All of the coefficients from the presence - absence model look to be identifiable
To identify the labels of the coefficients from the positive model that are not estimable, we can re-fit the regression, using only positive observations.
lm_pos <- lm(
formula = as.formula(configuration_to_run$formula),
data = dplyr::filter(data$data_filtered[[1]], catch_weight > 0)
)
pos_not_identifiable <- names(which(is.na(coef(lm_pos))))
print(pos_not_identifiable)
#> [1] "fyear2007:split_mendocinoS" "fyear2024:split_mendocinoS"
Finally, we can create some mapping variables to be passed to
sdmTMB
. We’ll do this separately for the presence-absence
and positive models.
map_pres <- coef_names
map_pres[coef_names %in% pres_not_identifiable] <- NA
map_pres <- factor(map_pres)
map_pos <- coef_names
map_pos[coef_names %in% pos_not_identifiable] <- NA
map_pos <- factor(map_pos)
Along with these mapping vectors, we’ll create vectors of starting values (arbitrarily assigning -20 to values that are not estimable)
Now we can use the indexwc
package to fit the model. The
indexwc
package acts as a wrapper for sdmTMB
here, combining the estimation process (sdmTMB()
) with the
index generation (get_index()
).
This code is optimized to fit multiple models (across stocks /
species, or model configurations). In our case, the configurations
dataframe has 1 row – but this could include multiple rows. A key point
to highlight is that in this code, we use sdmTMBcontrol()

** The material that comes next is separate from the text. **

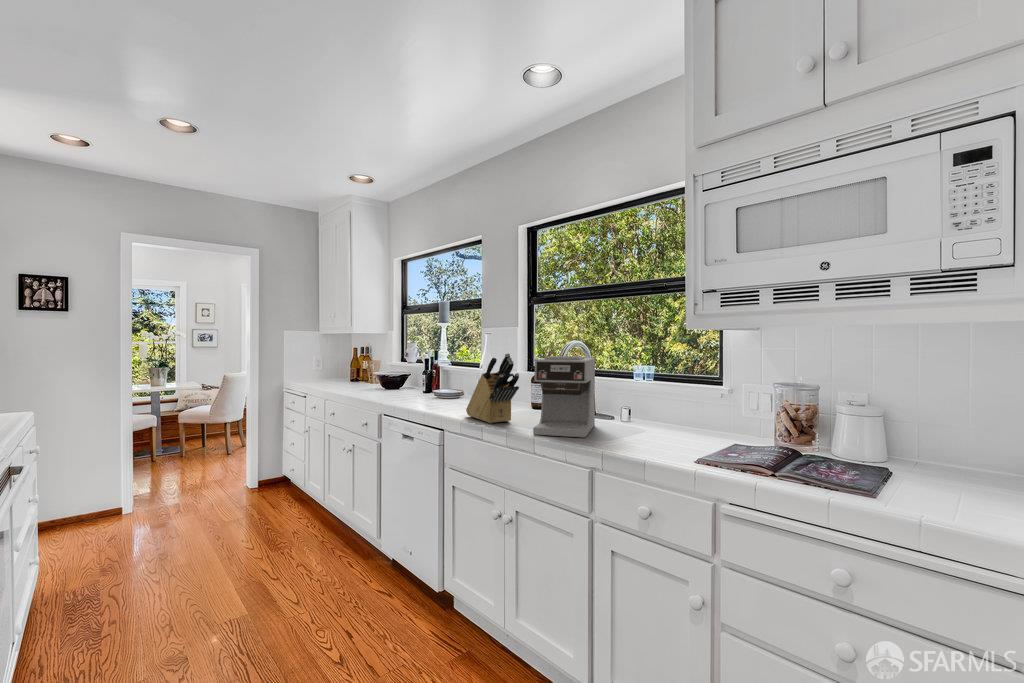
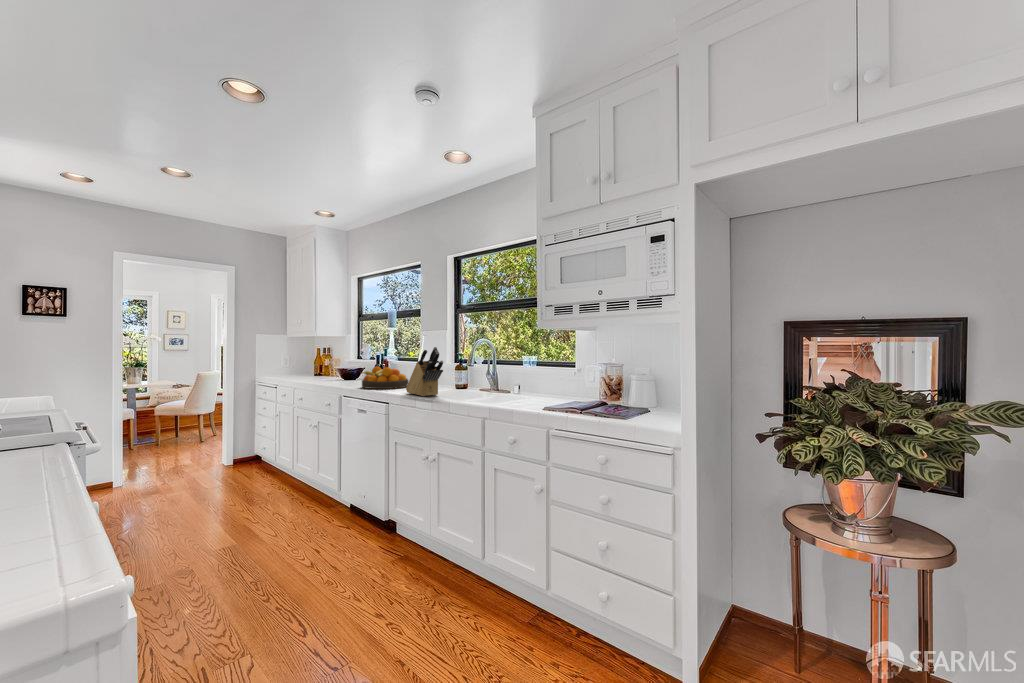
coffee maker: present [533,356,595,438] -> none [451,348,496,402]
fruit bowl: none [406,376,468,407] -> present [361,366,408,389]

to pass in a list that contains the variables above we use to map off
and initialize the parameters. For datasets without missing values, you
may not want to include this sdmTMBcontrol()
line, but it
may be useful to adjust the newton_loops
, etc.
Note: this code will fit a single model for each row.
best <- data |>
dplyr::mutate(
# Evaluate the call in family
family = purrr::map(family, .f = ~ eval(parse(text = .x))),
# Run the model on each row in data
results = purrr::pmap(
.l = list(
data = data_filtered,
formula = formula,
family = family,
anisotropy = anisotropy,
n_knots = knots,
share_range = share_range,
spatiotemporal = purrr::map2(spatiotemporal1, spatiotemporal2, list),
sdmtmb_control = list(
sdmTMB::sdmTMBcontrol(
map = list(b_j = map_pos, b_j2 = map_pos),
start = list(b_j = start_pos, b_j2 = start_pos),
newton_loops = 1 # increase for real models
)
)
),
.f = indexwc::run_sdmtmb
)
)
Output and diagnostics for all models and predictions are stored in a
folder that indexwc
creates; it’s location is
“yellowtail_rockfish/wcgbts/delta_gamma..”. The “index” folder contains
diagnostics and predictions for 10 sets of indices. These 10 indices
represent (1) N/S of Cape Mendocino, (2) N/S of Monterrey, (3) N/S of Pt
Conception, a coastwide index, and state-specific indices. For
multi-region models, like the yellowtail rockfish used here, it wouldn’t
make sense to interpret indices other than the split used in the model
(here, N/S of Cape Mendocino) and the coastwide index.